The task:
Return the line containing "Identify the document" and every line after it through the end of the entries below, with no other lines.

Listed entries:
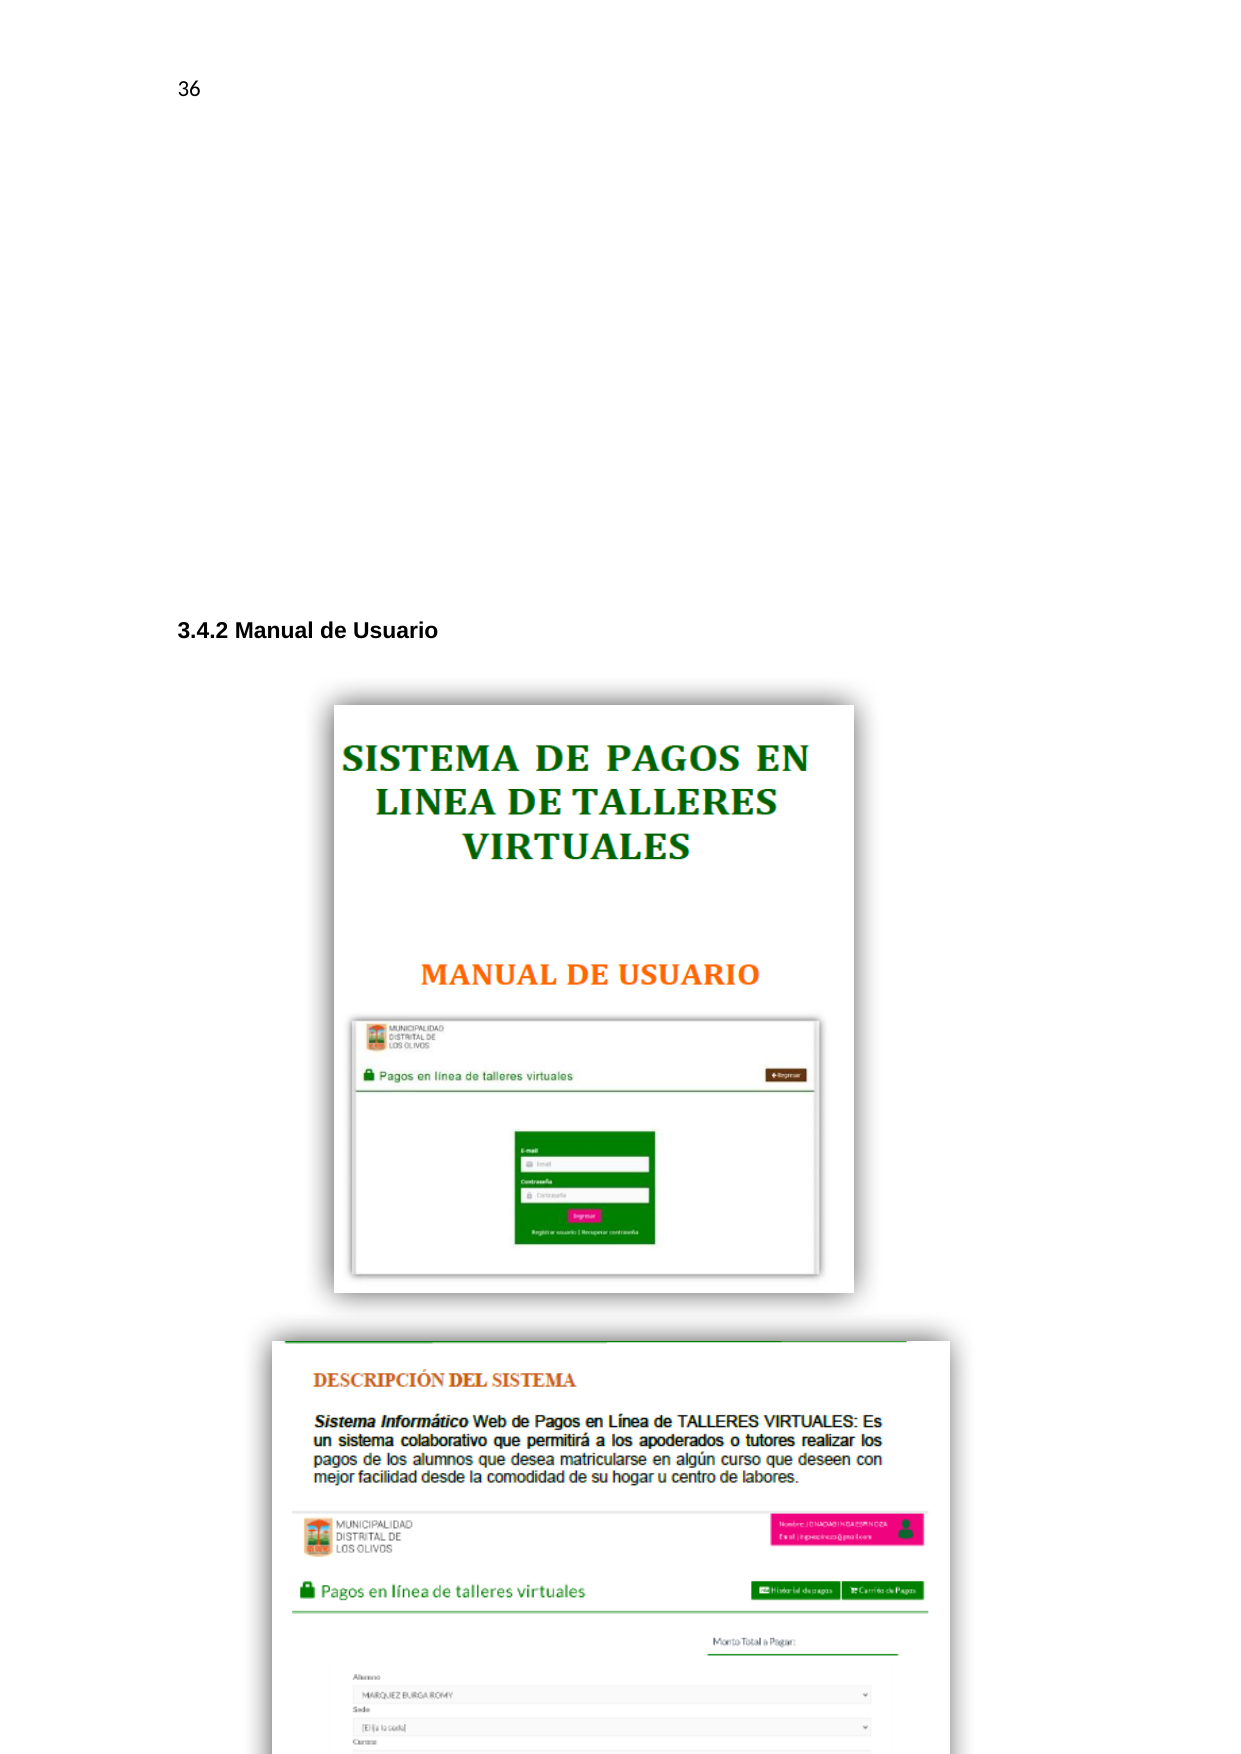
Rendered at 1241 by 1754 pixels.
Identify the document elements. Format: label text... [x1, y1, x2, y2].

picture [334, 705, 854, 1293]
text 3.4.2 Manual de Usuario [177, 617, 1093, 643]
picture [272, 1341, 950, 1754]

Task response:
Identify the document elements. Format: label text... [x1, y1, x2, y2].

picture [334, 705, 854, 1293]
text 3.4.2 Manual de Usuario [177, 617, 1093, 643]
picture [272, 1341, 950, 1754]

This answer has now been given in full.